Georgia's central bank kept its benchmark refinancing rate at 7.0 percent, expecting inflation to fluctuate around the target, and said the speed of the planned easing of monetary policy depends on how fast the output gap closes and how strongly the recent rise in regional macroeconomic risks are transmitted to the country's economy.
The National Bank of Georgia (NBG), which has maintained its rate since July when it began a gradual easing by cutting the rate by 25 basis points, reiterated the process of normalizing its policy would be slow and inflation is still not affected by the possible transmission of regional risks.
Georgia's inflation rate decelerated to a 2018-low of 1.9 percent in November from 2.3 percent in October and NBG confirmed it expects inflation to remain around its 3.0 percent target.
Georgia's economy has been expanding strongly since early 2017 and in the second quarter of this year gross domestic product grew an annual 5.5 percent, up from 5.3 percent in the first quarter and the fastest rate of growth since third quarter of 2014.
The central bank said positive trends in the external sector were continuing, with growth in exports up 25 percent year-on-year in the first 10 months of the year, tourism revenue up 20 percent and remittances from abroad up around 16 percent.
"In the recent months leading indicators have been pointed to the acceleration in economic growth," NBG said.
In October the International Monetary Fund (IMF) completed its third successful review of Georgia's reform program which is expected to result in the release of another US$41.6 million, bringing total funds to $166.4 million.
While the IMF said the country's reform program was advancing well, it noted that economic growth was softening in Georgia's main trading partners and lowered its 2018 growth forecast to 5.0 percent from 5.5 percent and forecast 2019 growth of 4.6 percent.
The NBG's monetary policy stance was "adequate," IMF said, adding inflation was expected to remain in line with the target and a flexible exchange rate was "pivotal to protect Georgia against external risks."
Georgia's lari fell sharply late last year until a rate hike in December stopped the decline and reversed it, pushing up the exchange rate until April this year.
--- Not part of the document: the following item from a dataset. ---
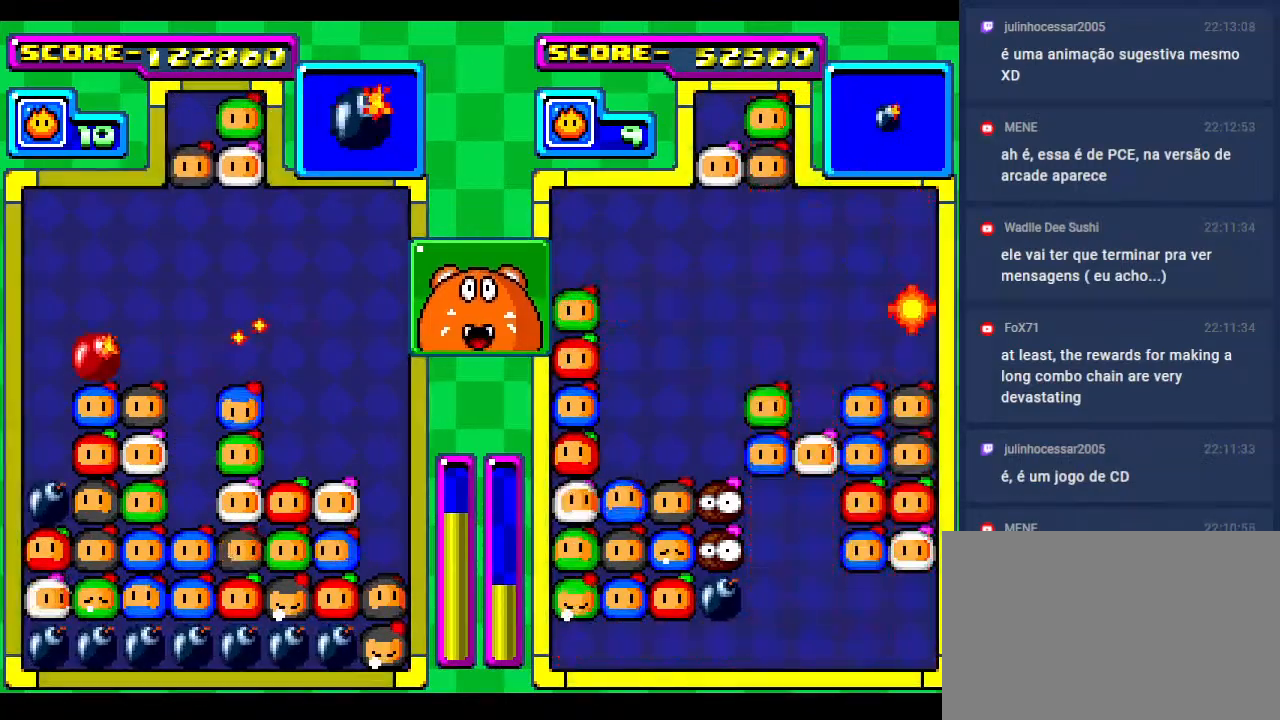
{"buttons": ["DPAD_DOWN"], "events": [[50, "DPAD_LEFT", "up"], [133, "DPAD_LEFT", "down"], [217, "DPAD_DOWN", "down"], [250, "DPAD_LEFT", "up"]]}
Since then the lari has eased against the U.S. dollar, in line with most other currencies though it has firmed in the last month.
Today the lari was trading at 2.66 to the dollar, down 1.9 percent this year.
The National Bank of Georgia issued the following statement:
"The Monetary Policy Committee (MPC) of the National Bank of Georgia (NBG) met on December 12, 2018 and decided to keep the refinancing rate unchanged at 7.00 percent.
The annual inflation has decreased in the beginning of 2018 and, in line with forecasts, remains mostly below the target rate of 3%. In November the annual inflation stood at 1.9%. According to current forecast, other things equal the inflation will fluctuate around the target rate in the medium term.
In July 2018 the NBG started the gradual easing of the monetary policy. As declared on the previous MPC meetings this normalization process will be slow, taking into account the possible transmission of regional risks on inflation. In spite of the decrease in the macroeconomic risks coming from the external sector, the inflation forecast is still affected by uncertainties. Hence the MPC decided to keep the policy rate unchanged at this stage. The speed of normalization will depend on how fast the output gap will close on one hand and how strongly the increased regional macroeconomic risks will be transmitted to Georgian economy – on the other.
The positive trends in the external sector have been maintained. Goods export annual growth rate in the first ten months of 2018 was 25% whereas the tourism revenues have grown by 20% in the same period. The positive trend has continued in the growth of the remittances from abroad – 16% annually. The credit growth is high as well, supporting the aggregate demand. In the recent month leading indicators have been pointing to the acceleration in economic growth.
The NBG will continue to monitor the developments in the economy and financial markets and will use all means and instruments at its disposal in order to ensure the price stability.
The next meeting of the Monetary Policy Committee will be held on January 30, 2019.